The fear of failing is real. It’s a silent threat, not heard but only felt like a storm you quietly but intensely sense. Many of us shy away when faced with fears. Fear of failure is malicious and can take over your dreams. The slackers are usually quick to sneer and judge. They note the failing strenght of man and welcome it with mockery, but there is something deep inside that scoffers fail to see. They don’t recognise the clever deed the failure tries to accomplish. They will never know the grim dangers the bold adventurer meets. They never seek a better way or chase a perilous plan. They never risk a breakdown to advance as athletes or even as humans. They stand where all is safe and certain, so they never face a challenge head on. I don’t mind being stamped with the failure’s brand. I would rather be a failure than the man who’s never tried. I would rather seek the mountian-top than always stand aside. Winning isn’t everything, but wanting to win is.
Failure is a great teacher. It is not fatal, but it can wound self-esteem and ego deeply. For me, the fear of failing came with a pressure that helped me train, perform better and reach perfection. My perfection. The anxiety linked to failure has always been the element that pushed me to put in more effort and focus. I studied and trialled many new avenues to get the advantage on my competition over the years. The issue is that it can become a problem when your search for that perfect race becomes an obsession and you cannot stop thinking about it. It is hard to be in the moment and enjoy a race when you always look ahead to find what you can do next to improve to find the winning edge.
The Hold up
When the time came for the driver to arrive, I did not have the heart to leave. I stayed hidden behind the two large middle doors that separated the corridor from the factory. I saw the driver get into the office through the blurry glass windows and I prayed with all of my heart for this to go smoothly. The summer breeze sneaked into the factory, a nice relief for my damp hands and my flushed face. I had been suffocating, I felt like a vampire in the sun.
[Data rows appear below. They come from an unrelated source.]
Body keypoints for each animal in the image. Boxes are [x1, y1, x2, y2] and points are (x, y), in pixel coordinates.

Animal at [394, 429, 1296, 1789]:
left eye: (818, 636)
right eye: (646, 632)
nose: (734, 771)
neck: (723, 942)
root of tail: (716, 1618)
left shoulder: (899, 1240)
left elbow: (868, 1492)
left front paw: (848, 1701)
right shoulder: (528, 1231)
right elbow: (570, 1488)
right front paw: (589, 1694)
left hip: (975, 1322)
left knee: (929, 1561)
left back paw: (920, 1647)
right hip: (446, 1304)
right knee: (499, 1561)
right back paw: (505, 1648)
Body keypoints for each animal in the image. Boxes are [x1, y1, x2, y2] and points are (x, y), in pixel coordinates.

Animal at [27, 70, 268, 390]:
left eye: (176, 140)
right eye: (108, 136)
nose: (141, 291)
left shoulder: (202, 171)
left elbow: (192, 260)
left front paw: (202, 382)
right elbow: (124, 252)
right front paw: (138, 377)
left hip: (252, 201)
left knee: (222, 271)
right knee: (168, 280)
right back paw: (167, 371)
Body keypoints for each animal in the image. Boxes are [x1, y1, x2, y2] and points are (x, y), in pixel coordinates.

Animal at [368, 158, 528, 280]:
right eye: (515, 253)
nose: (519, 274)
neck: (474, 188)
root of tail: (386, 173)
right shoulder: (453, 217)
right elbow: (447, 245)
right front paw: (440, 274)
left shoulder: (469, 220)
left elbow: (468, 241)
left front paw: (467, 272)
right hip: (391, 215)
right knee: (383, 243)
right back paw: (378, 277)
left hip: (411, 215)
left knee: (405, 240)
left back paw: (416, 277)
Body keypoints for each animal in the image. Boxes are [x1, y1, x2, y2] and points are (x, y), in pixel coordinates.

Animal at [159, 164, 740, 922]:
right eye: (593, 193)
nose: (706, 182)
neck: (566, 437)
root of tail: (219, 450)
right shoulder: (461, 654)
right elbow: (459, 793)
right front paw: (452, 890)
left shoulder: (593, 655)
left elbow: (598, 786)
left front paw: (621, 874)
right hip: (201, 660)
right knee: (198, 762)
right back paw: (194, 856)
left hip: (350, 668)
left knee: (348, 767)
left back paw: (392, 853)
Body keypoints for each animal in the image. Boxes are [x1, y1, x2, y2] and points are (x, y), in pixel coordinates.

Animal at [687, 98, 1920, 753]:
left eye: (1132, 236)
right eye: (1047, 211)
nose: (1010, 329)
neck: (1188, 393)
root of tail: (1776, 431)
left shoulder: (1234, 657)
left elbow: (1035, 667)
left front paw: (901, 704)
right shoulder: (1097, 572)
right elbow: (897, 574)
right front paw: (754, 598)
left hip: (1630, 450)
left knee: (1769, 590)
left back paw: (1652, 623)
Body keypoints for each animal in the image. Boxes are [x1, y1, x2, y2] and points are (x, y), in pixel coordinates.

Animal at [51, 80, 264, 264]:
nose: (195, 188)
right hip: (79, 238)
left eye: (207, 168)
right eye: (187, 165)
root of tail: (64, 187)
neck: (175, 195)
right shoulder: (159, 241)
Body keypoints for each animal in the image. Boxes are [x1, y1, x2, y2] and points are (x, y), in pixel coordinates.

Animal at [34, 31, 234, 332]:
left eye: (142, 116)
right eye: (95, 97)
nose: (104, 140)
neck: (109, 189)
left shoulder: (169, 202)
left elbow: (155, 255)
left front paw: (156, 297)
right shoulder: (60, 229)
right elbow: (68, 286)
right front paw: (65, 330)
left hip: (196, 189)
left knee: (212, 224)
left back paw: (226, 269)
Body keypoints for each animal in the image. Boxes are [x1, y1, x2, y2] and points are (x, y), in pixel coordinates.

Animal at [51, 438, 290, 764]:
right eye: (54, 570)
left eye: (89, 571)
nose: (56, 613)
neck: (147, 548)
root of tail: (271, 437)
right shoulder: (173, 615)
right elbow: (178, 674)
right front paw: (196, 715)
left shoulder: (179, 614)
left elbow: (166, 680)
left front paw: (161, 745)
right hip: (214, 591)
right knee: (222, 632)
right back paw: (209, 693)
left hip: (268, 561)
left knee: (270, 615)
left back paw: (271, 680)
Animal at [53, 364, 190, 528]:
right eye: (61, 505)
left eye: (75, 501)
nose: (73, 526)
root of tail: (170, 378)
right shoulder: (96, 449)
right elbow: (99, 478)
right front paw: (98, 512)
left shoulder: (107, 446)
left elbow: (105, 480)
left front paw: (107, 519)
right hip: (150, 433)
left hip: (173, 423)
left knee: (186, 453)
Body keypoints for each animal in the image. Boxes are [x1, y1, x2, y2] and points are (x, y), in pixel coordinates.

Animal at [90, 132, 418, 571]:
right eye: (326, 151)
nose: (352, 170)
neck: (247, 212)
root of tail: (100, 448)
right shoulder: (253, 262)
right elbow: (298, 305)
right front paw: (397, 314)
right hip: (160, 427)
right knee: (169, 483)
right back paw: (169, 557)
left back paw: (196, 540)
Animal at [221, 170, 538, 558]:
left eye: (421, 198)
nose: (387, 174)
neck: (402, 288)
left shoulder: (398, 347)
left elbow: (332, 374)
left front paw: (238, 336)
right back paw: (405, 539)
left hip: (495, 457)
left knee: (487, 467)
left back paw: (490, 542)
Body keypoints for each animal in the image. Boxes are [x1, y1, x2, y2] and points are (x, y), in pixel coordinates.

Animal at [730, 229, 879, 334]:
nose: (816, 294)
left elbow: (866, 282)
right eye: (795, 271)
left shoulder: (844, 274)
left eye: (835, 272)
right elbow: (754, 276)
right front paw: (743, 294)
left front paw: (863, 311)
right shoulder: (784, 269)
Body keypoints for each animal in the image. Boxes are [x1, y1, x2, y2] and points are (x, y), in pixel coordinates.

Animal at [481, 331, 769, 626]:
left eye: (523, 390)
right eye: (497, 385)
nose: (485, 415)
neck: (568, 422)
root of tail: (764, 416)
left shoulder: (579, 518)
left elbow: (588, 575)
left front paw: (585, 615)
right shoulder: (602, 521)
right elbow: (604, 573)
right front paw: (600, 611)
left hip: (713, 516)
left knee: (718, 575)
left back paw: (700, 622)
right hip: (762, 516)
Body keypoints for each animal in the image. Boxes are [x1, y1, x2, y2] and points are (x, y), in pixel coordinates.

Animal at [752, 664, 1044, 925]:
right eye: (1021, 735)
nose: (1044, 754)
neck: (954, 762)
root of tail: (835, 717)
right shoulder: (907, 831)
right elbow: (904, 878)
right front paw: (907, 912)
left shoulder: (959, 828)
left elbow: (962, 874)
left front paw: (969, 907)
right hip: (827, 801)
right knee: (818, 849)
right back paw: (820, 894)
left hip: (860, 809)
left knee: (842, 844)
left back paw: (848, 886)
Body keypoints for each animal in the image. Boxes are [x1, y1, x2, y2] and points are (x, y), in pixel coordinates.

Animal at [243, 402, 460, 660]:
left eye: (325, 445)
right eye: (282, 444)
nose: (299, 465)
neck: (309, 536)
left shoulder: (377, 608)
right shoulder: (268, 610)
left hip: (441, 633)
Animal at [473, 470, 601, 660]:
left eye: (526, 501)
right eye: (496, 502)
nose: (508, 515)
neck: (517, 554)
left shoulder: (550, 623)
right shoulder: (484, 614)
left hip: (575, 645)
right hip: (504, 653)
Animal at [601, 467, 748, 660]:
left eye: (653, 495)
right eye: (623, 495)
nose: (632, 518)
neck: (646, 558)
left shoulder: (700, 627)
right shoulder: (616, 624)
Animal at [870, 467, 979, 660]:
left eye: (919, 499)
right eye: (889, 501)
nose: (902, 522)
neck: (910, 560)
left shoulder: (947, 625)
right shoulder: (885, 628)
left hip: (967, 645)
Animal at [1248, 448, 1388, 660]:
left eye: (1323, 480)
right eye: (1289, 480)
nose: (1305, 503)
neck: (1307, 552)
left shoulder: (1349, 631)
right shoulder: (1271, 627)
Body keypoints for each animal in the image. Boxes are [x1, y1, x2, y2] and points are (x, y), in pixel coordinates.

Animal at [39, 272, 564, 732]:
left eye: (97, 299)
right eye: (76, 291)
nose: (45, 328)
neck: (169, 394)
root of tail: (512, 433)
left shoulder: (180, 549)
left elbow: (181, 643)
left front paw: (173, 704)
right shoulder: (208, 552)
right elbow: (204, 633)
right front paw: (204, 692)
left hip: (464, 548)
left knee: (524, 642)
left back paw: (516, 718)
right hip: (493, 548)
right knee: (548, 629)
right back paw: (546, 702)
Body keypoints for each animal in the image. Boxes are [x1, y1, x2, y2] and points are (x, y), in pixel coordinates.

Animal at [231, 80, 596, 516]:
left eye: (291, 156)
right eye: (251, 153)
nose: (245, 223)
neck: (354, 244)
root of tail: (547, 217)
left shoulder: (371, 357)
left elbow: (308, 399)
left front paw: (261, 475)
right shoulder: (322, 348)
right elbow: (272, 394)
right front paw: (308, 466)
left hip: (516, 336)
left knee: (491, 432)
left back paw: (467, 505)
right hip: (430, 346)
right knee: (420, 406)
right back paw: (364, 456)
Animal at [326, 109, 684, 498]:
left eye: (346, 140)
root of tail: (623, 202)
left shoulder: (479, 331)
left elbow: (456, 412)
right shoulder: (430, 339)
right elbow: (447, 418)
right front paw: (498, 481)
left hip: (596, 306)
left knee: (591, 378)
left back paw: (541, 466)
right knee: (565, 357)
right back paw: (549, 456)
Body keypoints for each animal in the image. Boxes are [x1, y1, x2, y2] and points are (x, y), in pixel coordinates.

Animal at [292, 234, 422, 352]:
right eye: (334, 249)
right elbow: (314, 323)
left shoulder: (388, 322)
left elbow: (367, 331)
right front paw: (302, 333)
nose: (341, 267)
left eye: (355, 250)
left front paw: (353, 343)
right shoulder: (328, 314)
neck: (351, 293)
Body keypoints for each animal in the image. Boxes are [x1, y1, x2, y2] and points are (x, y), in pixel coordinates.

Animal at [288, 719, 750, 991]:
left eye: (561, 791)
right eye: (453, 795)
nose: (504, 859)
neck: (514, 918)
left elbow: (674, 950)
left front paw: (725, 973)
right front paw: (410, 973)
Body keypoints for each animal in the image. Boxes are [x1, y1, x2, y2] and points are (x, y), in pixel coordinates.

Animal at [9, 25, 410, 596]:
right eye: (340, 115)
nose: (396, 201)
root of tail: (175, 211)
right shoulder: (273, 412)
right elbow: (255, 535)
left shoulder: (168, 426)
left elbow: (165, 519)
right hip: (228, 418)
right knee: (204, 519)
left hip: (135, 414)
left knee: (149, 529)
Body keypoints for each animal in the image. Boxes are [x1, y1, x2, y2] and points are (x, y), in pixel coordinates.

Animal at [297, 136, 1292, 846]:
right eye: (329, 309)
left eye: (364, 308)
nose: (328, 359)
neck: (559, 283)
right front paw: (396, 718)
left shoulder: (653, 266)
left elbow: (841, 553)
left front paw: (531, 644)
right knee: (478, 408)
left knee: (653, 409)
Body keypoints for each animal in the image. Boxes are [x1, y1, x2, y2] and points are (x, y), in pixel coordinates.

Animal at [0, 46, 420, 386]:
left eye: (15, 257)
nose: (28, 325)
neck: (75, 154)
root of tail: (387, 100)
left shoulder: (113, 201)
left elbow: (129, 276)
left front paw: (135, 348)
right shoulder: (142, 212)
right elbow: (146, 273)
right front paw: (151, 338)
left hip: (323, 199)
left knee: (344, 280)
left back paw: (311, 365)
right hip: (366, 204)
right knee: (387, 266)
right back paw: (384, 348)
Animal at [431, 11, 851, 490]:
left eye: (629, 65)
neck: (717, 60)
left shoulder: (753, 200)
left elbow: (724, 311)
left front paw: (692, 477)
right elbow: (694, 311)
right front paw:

I heard Angie and the driver chat and about five minutes later I saw my dad with his black ski hood enter the office. He yelled, ‘This is a hold up, do not move or I shoot you dead! Lie down on the floor and it will all be OK!’
It all happened so fast, and two minutes later I saw him run like Michael Johnson at the start of his 400 metres, disguised as a thief.
Dad had nailed it so quickly and without any issues. I was shocked and proud at the same time, but aware of the potential consequences of his actions. We were not out of the woods yet, I thought.
The driver and Angie both called the police and they arrived quickly at the factory. I stayed hidden for a couple of minutes then decided to sneak out to catch the bus home. I ran up to the bus stop and sat down. I felt so wrecked and empty that I did not have the energy to run home. I wanted no more part of this and I did not want to get interviewed by the police. They never did speak to me. But both Dad and Angie were called into the police station of Ixelles. The driver was interviewed too. The man Dad had bought the paper machine from smelled a rat. He must have known people in high places, because special agents took over the case. Dad was released when they checked his alibi, and the client confirmed he was there the entire time. Angie was not so lucky. She spent the entire night there and they grilled her FBI style. She could not sleep and did not get fed. She just received a couple of coffees and cigarettes. No torture instruments here, just the bright desk light in her face while being asked relentless questions. They treated her poorly and accused her of being my dad’s accomplice.
They asked her what she was going to do with the money, told her she was a slut sleeping with a much older man for his money and his nice villa. They told her they would both go to jail for a long time and that a holdup was a serious offence. They laughed and told her that the accomplice would get the same jail time as the main perpetrator. They came at her repeatedly, hoping that sleep deprivation and fear might make her thoughts blurry and make her finally confess. They only got a few tears out of her and the speech she had practised a few times in anticipation of being interrogated.